On ne misait pas un kopek sur John Curran, petitement remarqué par We don’t live here anymore, fable chic et platounette sur l’adultère, et dont la carrière semblait suivre le cours blasé et faussement tranquille d’un Todd Field (Little children), voire d’un Sam Mendes. Et pourtant, Le Voile des illusions affiche une énergie doublée d’une modestie rassurante. Mini mélo en costume portant les stigmates d’une fiction M6, le film se révèle série B pleine de peps, allégeant l’esthétique carte postale pour une intrigue à rebrousse-poil. Parler dépoussiérage ou relecture du genre serait bien excessif, mais au fond, tant mieux, car Le Voile des illusions assume avec bonheur son statut de pige hollywoodienne, ce qui n’est pas si mal.
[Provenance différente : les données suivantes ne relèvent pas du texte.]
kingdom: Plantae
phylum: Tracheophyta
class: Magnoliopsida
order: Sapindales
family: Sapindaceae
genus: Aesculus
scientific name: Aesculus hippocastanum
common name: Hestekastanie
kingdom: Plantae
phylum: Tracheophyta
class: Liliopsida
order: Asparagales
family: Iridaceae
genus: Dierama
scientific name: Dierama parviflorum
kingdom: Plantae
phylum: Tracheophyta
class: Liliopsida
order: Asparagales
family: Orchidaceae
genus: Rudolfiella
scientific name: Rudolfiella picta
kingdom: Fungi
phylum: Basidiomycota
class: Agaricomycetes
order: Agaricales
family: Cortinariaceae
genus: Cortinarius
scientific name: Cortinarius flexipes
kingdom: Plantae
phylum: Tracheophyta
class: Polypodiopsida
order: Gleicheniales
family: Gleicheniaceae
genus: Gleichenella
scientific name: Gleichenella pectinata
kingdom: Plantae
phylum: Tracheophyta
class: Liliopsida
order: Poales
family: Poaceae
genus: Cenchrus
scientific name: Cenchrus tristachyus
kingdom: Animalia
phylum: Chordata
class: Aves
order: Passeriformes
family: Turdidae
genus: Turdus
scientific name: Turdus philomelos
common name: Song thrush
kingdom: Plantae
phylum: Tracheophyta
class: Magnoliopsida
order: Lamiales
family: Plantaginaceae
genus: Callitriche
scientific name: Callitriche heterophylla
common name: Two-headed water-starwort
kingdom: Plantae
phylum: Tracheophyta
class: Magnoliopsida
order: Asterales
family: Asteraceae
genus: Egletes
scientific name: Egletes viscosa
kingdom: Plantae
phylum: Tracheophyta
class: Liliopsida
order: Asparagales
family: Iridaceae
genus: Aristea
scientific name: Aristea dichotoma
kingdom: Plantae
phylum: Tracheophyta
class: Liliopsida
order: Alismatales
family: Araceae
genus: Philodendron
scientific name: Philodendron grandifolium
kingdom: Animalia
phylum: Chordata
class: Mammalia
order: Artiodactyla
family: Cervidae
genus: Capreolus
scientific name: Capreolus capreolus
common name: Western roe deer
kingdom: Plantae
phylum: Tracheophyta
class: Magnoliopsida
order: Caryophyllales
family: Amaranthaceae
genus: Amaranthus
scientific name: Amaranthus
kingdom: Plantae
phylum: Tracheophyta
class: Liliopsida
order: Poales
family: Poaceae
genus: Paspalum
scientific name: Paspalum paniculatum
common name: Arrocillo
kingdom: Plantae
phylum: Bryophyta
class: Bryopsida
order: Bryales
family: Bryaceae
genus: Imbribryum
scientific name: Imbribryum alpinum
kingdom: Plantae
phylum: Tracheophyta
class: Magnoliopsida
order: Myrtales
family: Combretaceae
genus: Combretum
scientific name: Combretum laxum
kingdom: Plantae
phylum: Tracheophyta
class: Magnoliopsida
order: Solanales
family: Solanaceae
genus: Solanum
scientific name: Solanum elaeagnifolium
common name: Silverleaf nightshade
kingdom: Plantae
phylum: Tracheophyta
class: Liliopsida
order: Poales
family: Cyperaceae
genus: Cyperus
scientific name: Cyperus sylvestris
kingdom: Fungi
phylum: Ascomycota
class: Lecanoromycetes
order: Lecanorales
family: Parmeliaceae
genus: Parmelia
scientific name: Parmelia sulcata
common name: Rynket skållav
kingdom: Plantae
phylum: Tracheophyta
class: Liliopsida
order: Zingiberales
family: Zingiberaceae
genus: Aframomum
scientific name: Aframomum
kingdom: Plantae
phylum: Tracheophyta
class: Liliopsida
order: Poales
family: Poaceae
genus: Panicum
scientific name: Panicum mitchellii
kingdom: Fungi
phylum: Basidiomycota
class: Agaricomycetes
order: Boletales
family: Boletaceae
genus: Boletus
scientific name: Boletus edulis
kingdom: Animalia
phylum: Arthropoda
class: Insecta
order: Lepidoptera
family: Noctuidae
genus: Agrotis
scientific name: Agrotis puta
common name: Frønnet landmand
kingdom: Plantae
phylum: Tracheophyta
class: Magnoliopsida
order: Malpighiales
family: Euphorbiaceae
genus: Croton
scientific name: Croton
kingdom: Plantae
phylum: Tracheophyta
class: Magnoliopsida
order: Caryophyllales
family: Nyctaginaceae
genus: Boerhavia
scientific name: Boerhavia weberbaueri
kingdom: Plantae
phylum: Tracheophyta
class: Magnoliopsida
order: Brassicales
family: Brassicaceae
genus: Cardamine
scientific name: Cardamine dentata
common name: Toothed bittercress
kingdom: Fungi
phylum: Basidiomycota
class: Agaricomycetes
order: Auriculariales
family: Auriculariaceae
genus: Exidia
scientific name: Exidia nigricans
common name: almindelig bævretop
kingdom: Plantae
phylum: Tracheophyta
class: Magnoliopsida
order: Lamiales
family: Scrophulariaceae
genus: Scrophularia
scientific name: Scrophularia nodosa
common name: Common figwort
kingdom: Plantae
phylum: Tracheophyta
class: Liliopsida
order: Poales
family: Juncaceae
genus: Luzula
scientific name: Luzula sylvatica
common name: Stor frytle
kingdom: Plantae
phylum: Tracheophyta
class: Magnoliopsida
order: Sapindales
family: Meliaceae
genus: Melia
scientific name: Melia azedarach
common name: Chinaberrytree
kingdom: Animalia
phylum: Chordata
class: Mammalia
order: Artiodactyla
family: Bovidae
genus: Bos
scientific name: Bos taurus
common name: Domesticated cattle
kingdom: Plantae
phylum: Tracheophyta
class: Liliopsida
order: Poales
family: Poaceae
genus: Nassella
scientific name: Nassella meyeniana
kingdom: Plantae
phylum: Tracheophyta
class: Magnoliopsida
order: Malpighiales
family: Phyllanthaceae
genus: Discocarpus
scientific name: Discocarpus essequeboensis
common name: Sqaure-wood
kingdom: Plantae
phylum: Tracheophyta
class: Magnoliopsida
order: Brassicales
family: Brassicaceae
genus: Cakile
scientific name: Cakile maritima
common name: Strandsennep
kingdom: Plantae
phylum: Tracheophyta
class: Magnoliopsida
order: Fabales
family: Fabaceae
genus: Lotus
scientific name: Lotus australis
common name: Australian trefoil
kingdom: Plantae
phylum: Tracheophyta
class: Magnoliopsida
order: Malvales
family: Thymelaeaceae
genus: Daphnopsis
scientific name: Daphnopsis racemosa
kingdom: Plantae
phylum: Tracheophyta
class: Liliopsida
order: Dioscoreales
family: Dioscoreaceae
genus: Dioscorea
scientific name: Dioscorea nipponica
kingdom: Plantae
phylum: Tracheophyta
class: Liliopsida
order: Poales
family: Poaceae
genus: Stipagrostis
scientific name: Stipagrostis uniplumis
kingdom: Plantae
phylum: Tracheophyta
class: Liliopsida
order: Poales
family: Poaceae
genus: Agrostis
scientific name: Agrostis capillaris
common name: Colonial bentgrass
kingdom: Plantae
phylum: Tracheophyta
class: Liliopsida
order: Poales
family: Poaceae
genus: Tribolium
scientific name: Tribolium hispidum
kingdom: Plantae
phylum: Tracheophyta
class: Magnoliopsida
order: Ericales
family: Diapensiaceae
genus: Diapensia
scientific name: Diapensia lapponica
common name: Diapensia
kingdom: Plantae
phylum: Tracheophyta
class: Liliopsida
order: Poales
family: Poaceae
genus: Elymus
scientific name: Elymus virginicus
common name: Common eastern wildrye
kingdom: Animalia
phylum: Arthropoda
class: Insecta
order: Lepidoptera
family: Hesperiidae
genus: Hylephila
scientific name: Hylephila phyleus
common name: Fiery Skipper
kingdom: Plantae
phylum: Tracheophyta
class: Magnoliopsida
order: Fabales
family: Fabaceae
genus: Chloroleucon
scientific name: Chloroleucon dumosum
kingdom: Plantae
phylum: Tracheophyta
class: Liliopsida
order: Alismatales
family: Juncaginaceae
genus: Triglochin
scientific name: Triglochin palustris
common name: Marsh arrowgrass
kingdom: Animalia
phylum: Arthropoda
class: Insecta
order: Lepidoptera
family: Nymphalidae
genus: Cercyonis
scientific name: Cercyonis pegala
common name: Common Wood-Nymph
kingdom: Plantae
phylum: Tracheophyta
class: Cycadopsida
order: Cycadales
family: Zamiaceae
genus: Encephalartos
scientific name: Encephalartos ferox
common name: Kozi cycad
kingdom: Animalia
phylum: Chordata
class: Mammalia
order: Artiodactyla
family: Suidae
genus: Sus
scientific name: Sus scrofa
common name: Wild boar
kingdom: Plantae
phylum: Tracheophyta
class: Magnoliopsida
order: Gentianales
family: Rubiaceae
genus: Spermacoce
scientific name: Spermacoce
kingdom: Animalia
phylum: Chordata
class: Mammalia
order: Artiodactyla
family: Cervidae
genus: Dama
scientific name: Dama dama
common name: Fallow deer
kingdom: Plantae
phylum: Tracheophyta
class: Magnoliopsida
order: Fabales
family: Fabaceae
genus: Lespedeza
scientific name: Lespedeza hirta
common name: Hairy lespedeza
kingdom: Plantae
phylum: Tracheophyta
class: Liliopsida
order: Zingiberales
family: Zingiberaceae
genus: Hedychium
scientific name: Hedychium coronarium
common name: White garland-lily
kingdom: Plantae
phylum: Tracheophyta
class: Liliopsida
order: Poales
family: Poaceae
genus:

Le pitch : un couple de jeunes aristos de l’Angleterre victorienne s’envole vers la Chine coloniale. Lui (Norton) est un toubib coincé, aimant son épouse (Watts) par pure logique protocolaire. Laquelle partage moins cette ferveur de principe, passant surtout la bague au doigt pour fuir sa famille et partir à l’aventure, en Madame Bovary progressiste. Mais son infidélité révèle le potentiel cruauté du mari qui, par vengeance, l’emmène avec lui soigner une épidémie de choléra dans un village paumé, qui plus est hostile à l’occupant britannique.

Très vite, tout de suite même, Curran se montre obsédé par le rythme. Comment trouver matière à booster la reconstitution sans la dénaturer : le défi est renouvelé à chaque séquence. D’où une construction dévouée au ludique, sorte de Fort Boyard du mélo où l’intrigue, morcelée en une suite de micro-épreuves, sautille de chausse-trappes en effets de manches. Défilement des décors (Londres, Shanghai, le village), virevolte des personnages (ils s’aimeront mais très très tard), renouvellement cyclique des enjeux (jusqu’au thriller exploitant la facette zinzin de Norton), ce qui est posé est sans cesse déconstruit ou réajusté. Le film tient cependant bien la route, diluant son hystérie dans une malice discrète, comme s’il n’avouait jamais ses velléités de raffinement : Curran prend son pied à emballer le récit sans s’emballer lui-même.

Sa mise en scène se complait dans un classicisme rectiligne, jamais dans la démultiplication ni dans l’emphase graphique. Un point de vue unique, celui du personnage de Watts, suffit à oxygéner le film et à en densifier l’action : ses peurs (le voisin pervers, des émeutes), ses passions diverses (amant, autochtones), ses remises en question, autant de médias et de poulies narratives huilant la mise en scène à l’infini. Un film d’actrice donc, mise au point superficielle mais élégante de ce qu’est Naomi Watts aujourd’hui : une Nicole Kidman sympa, belle et froide, trop fraîche, trop jeune encore pour l’envoûtement pur (même dans Mulholland drive, elle était plus guide que fantasme), mais idéale pour driver le tout-venant d’Hollywood.